Importin {beta}2 mediates the spatiotemporal regulation of anillin through a non-canonical NLS [Cell Biology]

March 31st, 2015 by Chen, A., Akhshi, T., Lavoie, B., Wilde, A.

The compartmentalization of cell cycle regulators is a common mechanism to ensure the precise temporal control of key cell cycle events. For instance, many mitotic spindle assembly factors are known to be sequestered in the nucleus prior to mitotic onset. Similarly, the essential cytokinetic factor anillin, which functions at the cell membrane to promote the physical separation of daughter cells at the end of mitosis, is sequestered in the nucleus during interphase. To address the mechanism and role of anillin targeting to the nucleus in interphase, we identified the nuclear targeting motif. Here we show that anillin is targeted to the nucleus by importin β2 in a Ran-dependent manner through an atypical bPY-NLS motif.
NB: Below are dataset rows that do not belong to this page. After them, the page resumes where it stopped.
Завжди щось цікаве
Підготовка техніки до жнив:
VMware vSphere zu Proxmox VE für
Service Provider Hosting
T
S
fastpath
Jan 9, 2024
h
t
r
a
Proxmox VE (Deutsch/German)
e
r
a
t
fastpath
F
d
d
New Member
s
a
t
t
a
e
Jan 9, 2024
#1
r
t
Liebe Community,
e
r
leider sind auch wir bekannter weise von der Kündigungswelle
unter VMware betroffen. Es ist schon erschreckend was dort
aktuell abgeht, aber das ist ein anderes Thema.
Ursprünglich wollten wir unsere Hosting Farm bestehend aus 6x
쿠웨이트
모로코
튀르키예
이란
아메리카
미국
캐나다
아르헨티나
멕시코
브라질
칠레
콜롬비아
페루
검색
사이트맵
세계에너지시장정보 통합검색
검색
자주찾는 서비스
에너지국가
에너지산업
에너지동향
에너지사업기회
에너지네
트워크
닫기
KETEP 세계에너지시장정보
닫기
We show that while importin β2 binding does not regulate anillin's function in mitosis, it is required to prevent the cytosolic accumulation of anillin, which disrupts cellular architecture during interphase. The nuclear sequestration of anillin during interphase serves to restrict anillin's function at the cell membrane to mitosis and allows anillin to be rapidly available when the nuclear envelope breaks down to remodel the cellular architecture necessary for successful cell division.